APPROXIMATE THE INTEGRAL

[Ryan Rigdon]

I have this problem that is driving me up the wall. Every time i do it i get it wrong. the only thing i get write on it is the fact that n = 16

its the second part of the problem that i get wrong. is approximating the integral. i have followed examples and nothing. i get the answer of 1.253 and we were to round off to the 3rd decimal place. am i missing something. Why do i keep getting it wrong.

 

[Ryan Rigdon]

i see the problem i only went to X8 = 3.5 i need to keep going until i get to 6.

 

[Ryan Rigdon]

got it right

 

[BigGlenntheHeavy]

\(\displaystyle \int_{1}^{6}\frac{1}{x}dx \ \dot= \ 1.79175946923 \ (TI-89)\)

\(\displaystyle Now, \ using \ Simpson's \ Rule \ with \ n \ = \ 16, \ we \ get;\)

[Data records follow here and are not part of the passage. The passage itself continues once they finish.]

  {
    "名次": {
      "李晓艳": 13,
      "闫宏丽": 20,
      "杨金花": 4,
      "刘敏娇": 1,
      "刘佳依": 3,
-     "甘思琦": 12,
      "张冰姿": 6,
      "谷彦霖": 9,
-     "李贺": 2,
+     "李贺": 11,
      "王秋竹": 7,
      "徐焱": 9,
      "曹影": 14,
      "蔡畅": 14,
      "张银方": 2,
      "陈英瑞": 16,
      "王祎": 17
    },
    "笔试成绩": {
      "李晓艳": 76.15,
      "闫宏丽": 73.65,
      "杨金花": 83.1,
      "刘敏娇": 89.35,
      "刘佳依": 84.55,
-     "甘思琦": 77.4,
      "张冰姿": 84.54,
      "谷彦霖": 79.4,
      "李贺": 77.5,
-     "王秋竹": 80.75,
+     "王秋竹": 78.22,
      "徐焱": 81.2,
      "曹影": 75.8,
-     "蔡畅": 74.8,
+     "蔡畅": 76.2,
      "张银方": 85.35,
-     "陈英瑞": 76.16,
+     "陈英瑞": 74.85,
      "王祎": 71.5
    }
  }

\(\displaystyle \int_{1}^{6}\frac{1}{x}dx \ = \ \frac{5}{48}[1+64/21+32/26+64/31+32/36+64/41+32/46+64/51+32/56+64/61\)

\(\displaystyle +32/66+64/71+32/76+64/81+32/86+64/91+16/96] \ \dot= \ 1.7920230584\)

\(\displaystyle Ergo, \ 1.78 \ \le \ \int_{1}^{6}\frac{1}{x}dx \ \le \ 1.80\)

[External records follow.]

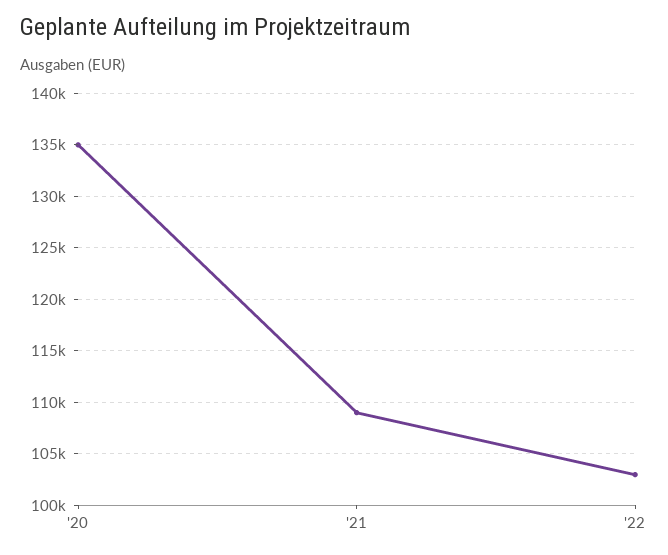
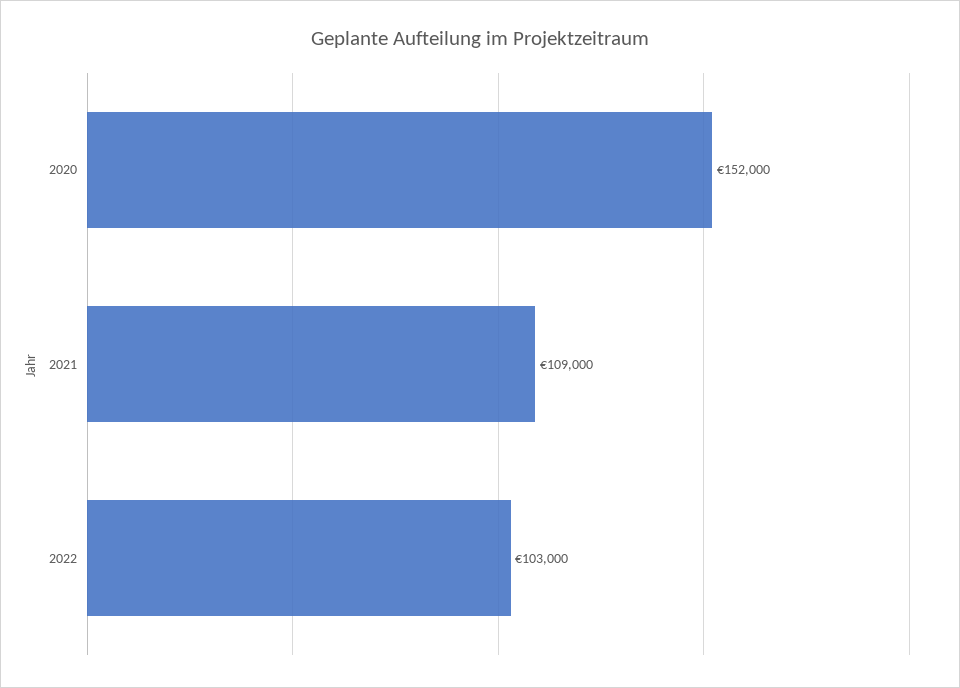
  {
-   "'20": 135000,
+   "'20": 152000,
    "'21": 109000,
    "'22": 103000
  }

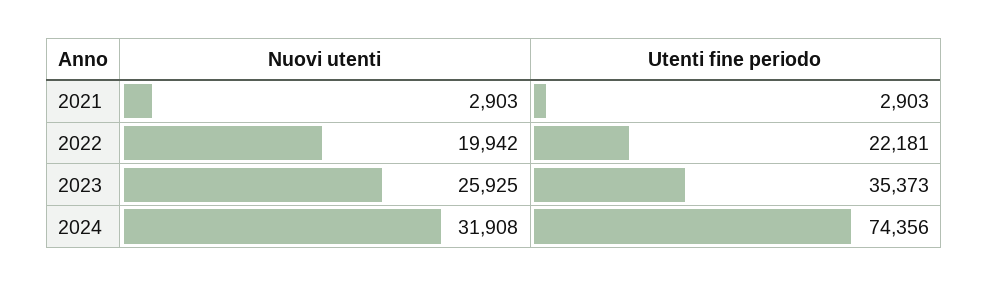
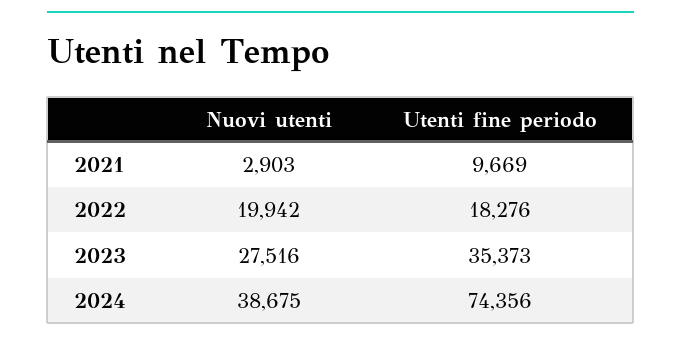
  {
    "Nuovi utenti": {
      "2021": 2903,
      "2022": 19942,
-     "2023": 25925,
+     "2023": 27516,
-     "2024": 31908
+     "2024": 38675
    },
    "Utenti fine periodo": {
-     "2021": 2903,
+     "2021": 9669,
-     "2022": 22181,
+     "2022": 18276,
      "2023": 35373,
      "2024": 74356
    }
  }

\(\displaystyle A \ fixed \ n \ for \ Simpson's \ Rule \ usually \ gives \ a \ more \ accurate \ approximation \ than \ the\)

\(\displaystyle Trapezoid \ Rule, \ however \ the \ main \ reason \ we \ used \ the \ Trapezoid \ rule \ instead \ of \ the\)

\(\displaystyle Simpson \ Rule \ is \ its \ error \ can \ more \ easily \ be \ estimated.\)

\(\displaystyle For \ instance, \ if \ f(x) \ = \ \sqrt{xsin(x+1)}, \ then \ to \ estimate \ the \ error \ in \ Simpson's \ Rule\)

\(\displaystyle we \ would \ need \ to \ find \ the \ fourth \ derivative \ of \ f \ - \ a \ huge \ task!\)